Teks yang Ditampilkan:
Banner

Feature – Di World Water Forum, mari dengarkan kearifan Sungai Yangtze

Foto tak bertanggal ini menampilkan pemandangan di Jembatan Sungai Yangtze Nanjing, China timur. (Xinhua)

Dialog Nanjing 2024 tentang Budaya Sungai Yangtze menghubungkan sejumlah negara seperti Indonesia, Malaysia, dan Brunei, dengan fokus pada tema Sungai yang Mengalir, Masa Depan yang Menyatu (Flowing Rivers, Converging Future) dan memfasilitasi dialog tentang peradaban kota sungai.

 

World Water Forum (WWF) ke-10, ajang terpenting di sektor air global, digelar di Bali dengan 30.000 peserta dari 172 negara berkumpul untuk mendiskusikan sejumlah isu global dan solusi yang berkaitan dengan air. Acara tersebut mengusung tema ‘Air untuk Kemakmuran Bersama’ (Water for Shared Prosperity). Kata kunci ‘Sungai Yangtze’ menarik perhatian karena signifikansi geografis, sejarah, dan budayanya yang lebih luas.

Jelajahi Materi:
a) Apa tema yang diusung World Water Forum ke-10 menurut teks tentang Sungai Yangtze di World Water Forum?
b) Tuliskan lanjutan teks tentang Sungai Yangtze di World Water Forum, dimulai setelah kalimat terakhir yang ada.

Data Tersimpan:
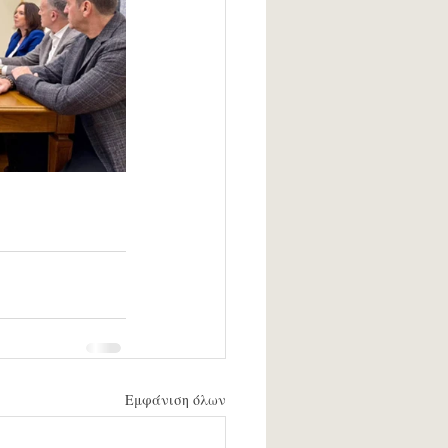
Εμφάνιση όλων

Daftar Jawaban:
a) ‘Air untuk Kemakmuran Bersama’ (Water for Shared Prosperity).

b)
Dialog Nanjing 2024 tentang Budaya Sungai Yangtze, yang diselenggarakan bersama oleh Nanjing dari China, panitia World Water Forum, dan UNESCO, akan berlangsung sebagai dialog khusus selama forum tersebut berlangsung. Ajang ini menghubungkan sejumlah negara seperti Indonesia, Malaysia, dan Brunei, dengan fokus pada tema ‘Sungai yang Mengalir, Masa Depan yang Menyatu’ (Flowing Rivers, Converging Future) dan memfasilitasi dialog tentang peradaban kota sungai. Ajang ini merupakan pendekatan inovatif dari Nanjing dalam memanfaatkan air sebagai media dan merupakan manifestasi praktis dari filosofi China yang selalu waspada terhadap bahaya bahkan di saat-saat damai, yang mempromosikan gagasan pembangunan berkelanjutan bagi umat manusia. Memanfaatkan platform World Water Forum untuk memperkuat suara ‘pertukaran antara peradaban Sungai Besa’ memang merupakan konvergensi yang tak terduga, sama seperti pertemuan sungai-sungai yang mengalir deras.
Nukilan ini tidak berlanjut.